In other news, I decided to give up sugar in tea this weekend.
When I started drinking hot caffeinated drinks as a lad I, like many young persons, didn’t really like the taste at all but having gotten hooked on the drug that fuels our nation I smothered it away with sweetness. Initially I just drank tea with three sugars and stayed away away from coffee which was disgusting. Then, when staying with my dad in Houston, I was unable to get hold of any tea whatsoever, the Americans being somewhat retarded in that department, so I was forced to drink coffee to get my fix. Coffee with six to eight sugars of course.
Having discovered this crack cocaine of beverages I was hooked and drank absurdly sweet coffee on a regular basis throughout my early 20s, saving less-absurdly sweet tea for calmer moments. After a few years it occurred to me multiple mugs of this treacle might not be the best of things and I cut out the coffee save for really bad hangover days. Over the last few years my sugar-in-tea dose has gradually gone down from 3 to 2.5 to 2 to 1.5 to 1 spoonful.
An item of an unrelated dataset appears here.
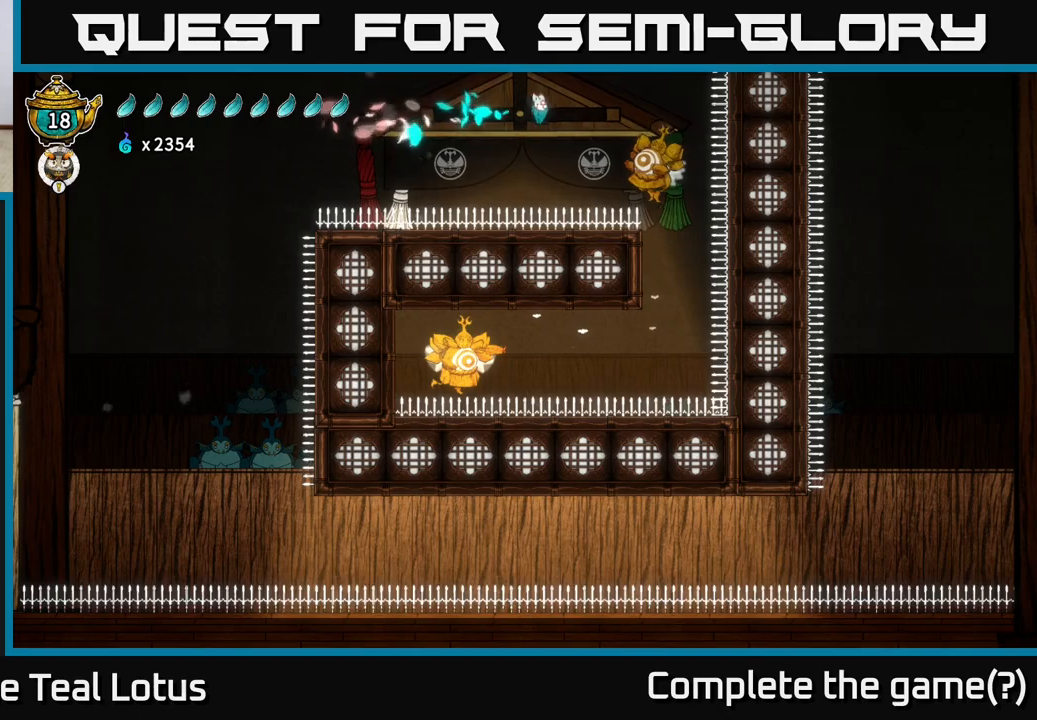
{"buttons": ["A"], "left_stick": "down-right", "right_stick": "center", "events": [[100, "left_stick", "down-right"], [200, "R2", "up"], [217, "X", "down"], [350, "X", "up"], [450, "A", "down"]]}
Of late I’ve occasionally been drinking tea without any sugar at all, usually because there wasn’t any in the places I’ve been working, and I’ve started to find that I actually like it, prefer it even. The taste is still a shock but I’ve come around to that bitterness as a virtue, plus it doesn’t leave my mouth all sticky, which is nice. And so, this evening I made a cup of tea and, despite there being a jar of sugar sitting there right next to the bags, didn’t put any in. And it was good.
Coffee, however, is still disgusting.
i can’t believe that you couldn’t find any tea in america. that said, i am american, loathe coffee (i make it into the sludge you describe), and buy imported tea from the uk.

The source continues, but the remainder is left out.